NUCLEOSOME ORGANIZATION

NUCLEOSOME ORGANIZATION

This model was proposed by Kornberg and Thomas in 1974 to explain the structure of chromatin fibres. This has been widely accepted all over the world. According to this model, chromatin is composed of a repeating unit called nucleosome.

Important points of this model are as follows:

Chromatin fibres of a chromosome are made up of DNA and histone proteins.

The repeating unit of chromatin is called nucleosome. It is a disc like structure 11nm in diameter and 6nm in height. The core of a nucleosome is made up of an octamer of proteins having two molecules each of H2A, H2B, H3 and H4 histones.

Around this octamer, a DNA segment having the length of 200 base pairs is wound round making one 3/4 turns. This segment of DNA in chromatin fibre is nuclease resistant. The structure of nucleosome is invariable in all the eukaryotes.

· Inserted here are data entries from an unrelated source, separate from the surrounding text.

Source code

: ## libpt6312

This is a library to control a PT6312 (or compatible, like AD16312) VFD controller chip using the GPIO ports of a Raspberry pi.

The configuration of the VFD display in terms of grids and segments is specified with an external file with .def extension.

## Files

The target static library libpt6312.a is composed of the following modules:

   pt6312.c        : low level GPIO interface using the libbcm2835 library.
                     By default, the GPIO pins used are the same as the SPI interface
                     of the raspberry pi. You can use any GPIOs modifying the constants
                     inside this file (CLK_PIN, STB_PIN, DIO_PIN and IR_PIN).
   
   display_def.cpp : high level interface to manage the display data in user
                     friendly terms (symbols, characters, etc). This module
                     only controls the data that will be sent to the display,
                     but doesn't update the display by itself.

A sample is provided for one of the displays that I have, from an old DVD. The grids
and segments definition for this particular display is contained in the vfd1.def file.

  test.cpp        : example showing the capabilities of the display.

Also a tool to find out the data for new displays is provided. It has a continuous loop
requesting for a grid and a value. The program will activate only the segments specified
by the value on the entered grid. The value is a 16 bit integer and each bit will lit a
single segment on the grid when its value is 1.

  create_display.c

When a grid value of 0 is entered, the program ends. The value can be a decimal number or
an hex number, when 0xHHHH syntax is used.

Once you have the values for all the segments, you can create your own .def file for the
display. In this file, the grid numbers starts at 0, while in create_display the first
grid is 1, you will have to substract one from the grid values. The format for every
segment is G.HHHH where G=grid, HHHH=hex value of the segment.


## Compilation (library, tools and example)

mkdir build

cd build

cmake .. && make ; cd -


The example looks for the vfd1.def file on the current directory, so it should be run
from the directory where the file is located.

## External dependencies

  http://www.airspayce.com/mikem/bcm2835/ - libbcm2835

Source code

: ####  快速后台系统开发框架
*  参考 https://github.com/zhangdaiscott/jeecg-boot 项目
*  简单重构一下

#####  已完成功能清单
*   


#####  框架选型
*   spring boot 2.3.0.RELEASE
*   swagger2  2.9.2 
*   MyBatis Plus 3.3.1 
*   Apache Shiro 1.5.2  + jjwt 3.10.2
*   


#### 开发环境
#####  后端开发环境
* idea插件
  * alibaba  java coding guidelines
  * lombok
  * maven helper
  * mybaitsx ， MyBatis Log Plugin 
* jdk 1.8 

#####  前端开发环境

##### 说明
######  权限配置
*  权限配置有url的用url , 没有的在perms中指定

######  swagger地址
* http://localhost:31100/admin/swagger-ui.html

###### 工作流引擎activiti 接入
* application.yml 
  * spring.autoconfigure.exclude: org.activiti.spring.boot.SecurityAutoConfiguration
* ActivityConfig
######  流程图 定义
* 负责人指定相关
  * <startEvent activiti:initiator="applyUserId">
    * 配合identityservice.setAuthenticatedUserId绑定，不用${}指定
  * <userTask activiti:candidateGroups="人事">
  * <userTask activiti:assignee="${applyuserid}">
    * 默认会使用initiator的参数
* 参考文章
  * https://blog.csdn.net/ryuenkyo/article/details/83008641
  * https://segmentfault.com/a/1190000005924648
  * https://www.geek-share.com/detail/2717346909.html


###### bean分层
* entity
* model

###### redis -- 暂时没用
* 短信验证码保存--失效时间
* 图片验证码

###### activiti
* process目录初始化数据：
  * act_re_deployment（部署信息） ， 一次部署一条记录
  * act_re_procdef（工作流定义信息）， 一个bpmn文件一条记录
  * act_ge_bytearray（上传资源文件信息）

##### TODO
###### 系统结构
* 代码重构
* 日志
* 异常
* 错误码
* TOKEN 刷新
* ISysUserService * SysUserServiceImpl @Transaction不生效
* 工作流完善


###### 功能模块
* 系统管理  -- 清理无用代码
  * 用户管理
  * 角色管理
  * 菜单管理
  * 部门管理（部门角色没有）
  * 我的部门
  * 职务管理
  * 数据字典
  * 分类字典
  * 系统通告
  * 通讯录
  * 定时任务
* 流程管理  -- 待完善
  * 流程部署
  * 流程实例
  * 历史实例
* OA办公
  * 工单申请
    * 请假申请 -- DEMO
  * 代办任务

P. Oudet et al. (1975) worked extensively on the structure of nucleosome and proposed that the length of DNA segment in the core of nucleosome is 146 base pairs. Two nucleosome units are joined with a segment of DNA, which is called linker. It consists of 50-70 base pairs. H1 histone is associated with this linker DNA which makes a connection between two adjacent nucleosomes.

The nucleosome, model explains the ‘string of beads’ concept of chromatin. This is just opposite, to the concept of ‘beads on string’ explaining the interrelationship of genes and chromosomes. Aron Clug (1977-80) made further electron microscopic studies of chromosomes and chromatin and proposed ‘Solenoid model of nucleosome’. This model describes the dense compaction of DNA in chromosomal chromatids. It further illustrates that chromatin fibres tightly coil in a chromosome and form lump like structure. The average diameter of this chromatin lump is 300 Å in which several nucleosomes of 100 Å diameter are found. As has been mentioned earlier each nucleosome is made up of protein octamer around which DNA segment of 200 base pairs was found forming one3/4 turn. Through the process of super coiling, such nucleosomes with the help of linker DNA easily form the solenoid like structure.

SOLENOID MODEL:

It was also shown that 11nm wide fibre of nucleosomes gets coiled upon itself to form – 30nm wide helix with five or six nucleosomes per helix. In this helix successive nucleosome units came close together, so that their centre to centre distance was about 10 nm. This 30nm structure was called a solenoid. Formation of solenoid from nucleosomes can be compared with winding of a cable on a spool and then folding of wrapped spools.

It was also proved that H1 protein helped in folding of 110 A wide fibre in to 300 armstrong wide solenoid, It has been shown that H1 molecules aggregate by cross linking to form polymers and may thus control the formation of solenoid. The above account gives patterns of coiling and packing of DNA. Since 60 nm along DNA is coiled in a nucleosome, only 6nm long, and then nucleosomes are coiled in 30nm wide solenoid fibres, it gives DNA a packing ratio of 1:50. However, in highly condensed chromosomes, the packing ratio is actually 1:5000, which is 100 times greater than provided by solenoid, would take place by further coiling and folding of solenoid.

Ubiquitination, acetylation, methylation and phosphorylation of histones in the nucleosome.

The histone proteins, which are integral parts of nucleosome undergo a variety of modifications to bring about decondensation of chromatin, to allow access of DNA replication or transcription machinery to naked DNA. These modifications include ubiquitination, acetylation, methylation and phosphorylation of some specific amino acid residues of histones.

Acetylation and methylation occur on the free amino groups of lysines residues. Methylation also occurs on arginine and histidine. Similarly, phosphorylation occurs on the hydroxyl group of serine and histidine. Methylation and acetylation remove the positive charge on NH₃⁺, while phosphorylation introduces a negative charge in the form of  phosphate group.